Con el paso de los años fueron añadiéndose a su Libro de las Almas los nombres de los militares muertos en las devastadoras guerras que marcarían la contemporaneidad nipona, las que el país del sol naciente libró contra Rusia y contra China, y la Segunda Guerra Mundial. Son en total casi dos millones y medio de espíritus a los que se pretende dar un lugar de residencia permanente de acuerdo a las creencias del sintoísmo.
«Este es un lugar de paz (…). En nuestra religión no hay diferencias entre amigos y enemigos (…). Aquí veneramos todas las almas con el mismo respeto y consideración», recalcó uno de los monjes del santuario a ABC allá por 2014 en referencia a la tormenta política que provoca en países como China o Corea del Sur cada visita u ofrenda de un político o primer ministro a este lugar sagrado. La última de ellas, la de Fumio Kishida este martes por segunda vez en lo que va de año. El 31 de enero de 1969 miembros del Gobierno y representantes del templo acordaron que los «kami» (espíritus) de los criminales de guerra eran también «susceptibles de ser honrados» en el templo, y aunque no hicieron pública la decisión, el 17 de octubre de 1978 los espíritus de los catorce criminales de guerra de clase A ejecutados por los aliados al término del conflicto fueron consagrados como mártires e incluidos de forma secreta en el Registro de Almas. Un hecho que, de vez en cuando, hace saltar por los aires la ira de chinos, surcoreanos o filipinos que ven en el santuario un recordatorio de la sangrienta ocupación japonesa que causó la muerte de veinte millones de sus compatriotas desde 1931 hasta 1945, y por ende, falta de arrepentimiento.
Según denuncian sus detractores, en el santuario se hace una reconstrucción del pasado que descarga de responsabilidad a Japón por aquella época negra de la historia, una mistificación para unos países que todavía recuerdan vivamente el coste que para ellos tuvo el expansionismo de su vecino.
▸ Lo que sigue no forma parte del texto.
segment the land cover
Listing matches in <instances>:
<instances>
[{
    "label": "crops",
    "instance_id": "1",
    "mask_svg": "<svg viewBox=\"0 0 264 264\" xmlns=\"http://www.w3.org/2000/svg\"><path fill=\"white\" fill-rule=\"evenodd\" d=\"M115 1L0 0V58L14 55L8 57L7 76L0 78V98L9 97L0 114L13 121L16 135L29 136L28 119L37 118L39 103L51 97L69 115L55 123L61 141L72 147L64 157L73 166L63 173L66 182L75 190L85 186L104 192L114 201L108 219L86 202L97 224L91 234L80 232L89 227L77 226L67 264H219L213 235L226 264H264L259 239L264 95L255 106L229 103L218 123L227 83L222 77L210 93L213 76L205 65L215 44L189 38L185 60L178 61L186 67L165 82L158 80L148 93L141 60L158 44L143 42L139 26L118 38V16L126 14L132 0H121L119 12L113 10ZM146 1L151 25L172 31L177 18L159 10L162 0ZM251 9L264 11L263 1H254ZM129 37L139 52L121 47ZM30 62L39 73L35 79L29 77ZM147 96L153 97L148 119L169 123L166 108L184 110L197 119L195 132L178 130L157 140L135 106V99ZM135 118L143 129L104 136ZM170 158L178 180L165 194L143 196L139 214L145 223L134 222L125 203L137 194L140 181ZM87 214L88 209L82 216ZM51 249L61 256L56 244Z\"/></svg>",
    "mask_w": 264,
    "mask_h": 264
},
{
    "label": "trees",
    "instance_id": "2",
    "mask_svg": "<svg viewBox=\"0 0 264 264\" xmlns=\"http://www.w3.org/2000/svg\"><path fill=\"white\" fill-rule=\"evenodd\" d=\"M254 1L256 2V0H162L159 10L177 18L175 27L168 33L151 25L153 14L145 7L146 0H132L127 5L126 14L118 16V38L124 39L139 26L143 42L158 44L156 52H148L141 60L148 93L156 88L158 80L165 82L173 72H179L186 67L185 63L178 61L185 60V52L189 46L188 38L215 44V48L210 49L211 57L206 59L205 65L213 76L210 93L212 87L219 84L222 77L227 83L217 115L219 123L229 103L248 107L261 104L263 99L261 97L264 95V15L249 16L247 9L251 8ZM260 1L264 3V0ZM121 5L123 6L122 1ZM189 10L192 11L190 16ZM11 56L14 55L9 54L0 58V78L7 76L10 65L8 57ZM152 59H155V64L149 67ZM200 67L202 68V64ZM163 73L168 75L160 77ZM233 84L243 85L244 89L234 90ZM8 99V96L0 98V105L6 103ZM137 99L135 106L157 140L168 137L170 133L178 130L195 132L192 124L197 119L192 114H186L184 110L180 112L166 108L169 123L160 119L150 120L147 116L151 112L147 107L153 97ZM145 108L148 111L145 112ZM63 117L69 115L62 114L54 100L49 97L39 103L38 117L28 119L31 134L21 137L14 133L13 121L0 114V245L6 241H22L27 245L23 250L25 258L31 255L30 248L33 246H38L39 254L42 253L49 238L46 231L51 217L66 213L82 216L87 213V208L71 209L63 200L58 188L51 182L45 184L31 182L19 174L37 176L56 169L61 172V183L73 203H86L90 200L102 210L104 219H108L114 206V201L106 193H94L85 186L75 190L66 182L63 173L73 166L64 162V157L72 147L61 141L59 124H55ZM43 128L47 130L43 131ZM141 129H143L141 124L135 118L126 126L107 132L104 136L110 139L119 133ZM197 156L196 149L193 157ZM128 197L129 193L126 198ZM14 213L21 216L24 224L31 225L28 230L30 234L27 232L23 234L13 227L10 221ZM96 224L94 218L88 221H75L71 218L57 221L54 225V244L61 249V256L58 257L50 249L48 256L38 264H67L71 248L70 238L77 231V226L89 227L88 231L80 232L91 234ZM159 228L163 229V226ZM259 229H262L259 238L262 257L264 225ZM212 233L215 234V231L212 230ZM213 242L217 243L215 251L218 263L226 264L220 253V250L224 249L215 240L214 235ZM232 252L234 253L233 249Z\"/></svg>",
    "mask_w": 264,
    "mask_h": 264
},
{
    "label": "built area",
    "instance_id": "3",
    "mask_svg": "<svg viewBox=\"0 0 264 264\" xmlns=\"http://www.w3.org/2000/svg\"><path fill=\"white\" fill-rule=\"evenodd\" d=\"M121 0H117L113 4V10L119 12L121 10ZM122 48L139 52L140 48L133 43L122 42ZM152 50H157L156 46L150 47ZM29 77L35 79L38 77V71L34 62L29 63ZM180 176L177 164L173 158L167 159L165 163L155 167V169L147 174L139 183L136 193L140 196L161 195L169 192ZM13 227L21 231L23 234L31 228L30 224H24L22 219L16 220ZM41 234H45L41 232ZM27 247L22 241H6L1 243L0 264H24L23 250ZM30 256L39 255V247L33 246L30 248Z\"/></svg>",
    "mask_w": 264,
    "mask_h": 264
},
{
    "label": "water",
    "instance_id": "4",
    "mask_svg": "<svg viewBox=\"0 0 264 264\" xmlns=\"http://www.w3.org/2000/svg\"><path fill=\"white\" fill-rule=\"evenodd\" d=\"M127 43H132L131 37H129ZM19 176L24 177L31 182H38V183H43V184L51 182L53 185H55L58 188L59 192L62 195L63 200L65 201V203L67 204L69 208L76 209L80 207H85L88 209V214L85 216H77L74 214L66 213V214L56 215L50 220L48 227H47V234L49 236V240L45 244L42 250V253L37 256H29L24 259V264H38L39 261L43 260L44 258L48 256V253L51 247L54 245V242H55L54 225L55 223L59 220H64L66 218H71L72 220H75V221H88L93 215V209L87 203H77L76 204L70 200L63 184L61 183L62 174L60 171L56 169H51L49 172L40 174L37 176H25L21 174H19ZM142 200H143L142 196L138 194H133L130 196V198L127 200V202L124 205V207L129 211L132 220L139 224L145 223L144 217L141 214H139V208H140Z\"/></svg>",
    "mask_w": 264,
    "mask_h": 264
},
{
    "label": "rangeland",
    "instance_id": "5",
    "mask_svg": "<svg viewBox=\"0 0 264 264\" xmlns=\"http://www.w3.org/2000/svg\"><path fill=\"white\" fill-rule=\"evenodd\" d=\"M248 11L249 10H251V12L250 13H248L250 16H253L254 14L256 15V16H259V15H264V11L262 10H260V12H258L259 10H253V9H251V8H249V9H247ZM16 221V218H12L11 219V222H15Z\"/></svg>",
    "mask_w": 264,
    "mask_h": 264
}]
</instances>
Pero lo más lacerante para Pekín y Seúl es el hecho de que entre los combatientes glorificados en Yasukuni figuren más de un millar de destacados criminales de guerra. Entre ellos destaca el nombre del general Hideki Tojo, responsable de la invasión japonesa del territorio chino de Manchuria y primer ministro y máximo mando militar japonés durante la Segunda Guerra Mundial. Es por este motivo que cada peregrinaje o rendición de tributos de una autoridad supone una grave ofensa para los países que más sufrieron durante la ocupación nipona.
La versión que el museo ofrece de dicha historia es, además de patriótica, poco o nada fidedigna en lo que respecta a la realidad. Junto a la exhibición de cañones, tanques, torpedos y un avión Zero japonés, los paneles informativos justifican la participación de Tokio en la segunda guerra mundial «por la amenaza del expansionismo de la Unión Soviética y por el boicot de materias primas impuesto por Estados Unidos».
Más tergiversadas aún están las salas dedicadas a la ocupación de China, denominada aquí como «incidente» porque «ninguna de las partes declaró la guerra a la otra». Así, el museo resume la famosa matanza de Nanjing, en la que murieron entre 140.000 y 300.000 chinos a manos de las tropas niponas, de la siguiente manera: «El general Matsue Iwane advirtió al comandante Tang Shegzhi que se rindiera, pero éste ignoró su orden. En su lugar, mandó a sus hombres a luchar hasta la muerte y huyó. Los chinos fueron derrotados con contundencia y sufrieron graves bajas. Dentro de la ciudad, los residentes siguieron viviendo en paz». Se trata de una «paz» que no parece haber llegado todavía al santuario de Yasukuni.